Evans, Mark: Evidence-based policy making

Evans, Mark

Evidence-based policy making: what Westminster policy officers say they do and why‘, The Policy Space, 16 June 2015

This article appears in a blog from the Institute for Governance and Policy Analysis at the University of Canberra. It is of particular interest because of the role that history plays in the development of evidence for evidence-based policy. Nevertheless, the findings of the research reported in the article suggest evidence-based policy has a way to go.

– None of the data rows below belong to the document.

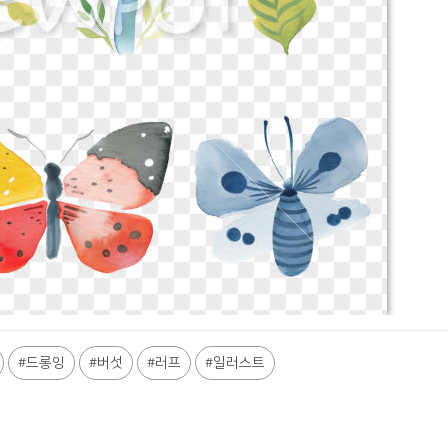
드롱잉
버섯
러프
일러스트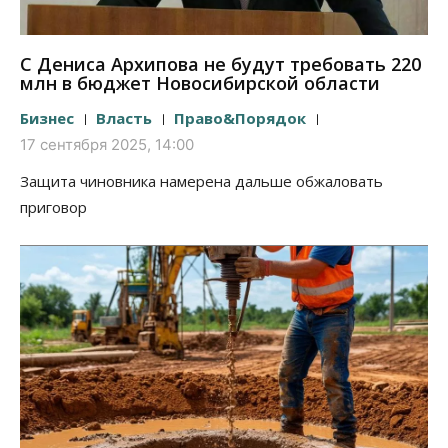
С Дениса Архипова не будут требовать 220
млн в бюджет Новосибирской области
Бизнес
Власть
Право&Порядок
17 сентября 2025, 14:00
Защита чиновника намерена дальше обжаловать
приговор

The age of evidence in policy making is over. If, of course, it ever really existed in the first place except in highly technocratic areas of policy development. Successive Westminster politicians from Blair to Rudd and beyond continue to exalt the importance of evidence but the reality on the ground appears very different … That political considerations more often than not trump the evidence appears a regular occurrence particularly in Ministries that are heavily politicized or attract significant media attention.

The article drew on executive workshops conducted in Australia, New Zealand and the UK. It found

the vast majority [of respondents] identified an ongoing tension between short-term imperative and evidence-based policy-making combined with “Ministerial indifference over the facts” … In all three countries, policy officers spent most of their time retrofitting evidence to support decisions that had already been taken.

The article found the situation varied across different types of departments, however, and it described a range of perceived barriers to introducing evidence into policy-making, some methods that were being developed, particularly in Britain, to improve the position, and some ways of improving strategic policy-making. Finally, the article listed some characteristics of strategic, innovative and evidence-based policy making.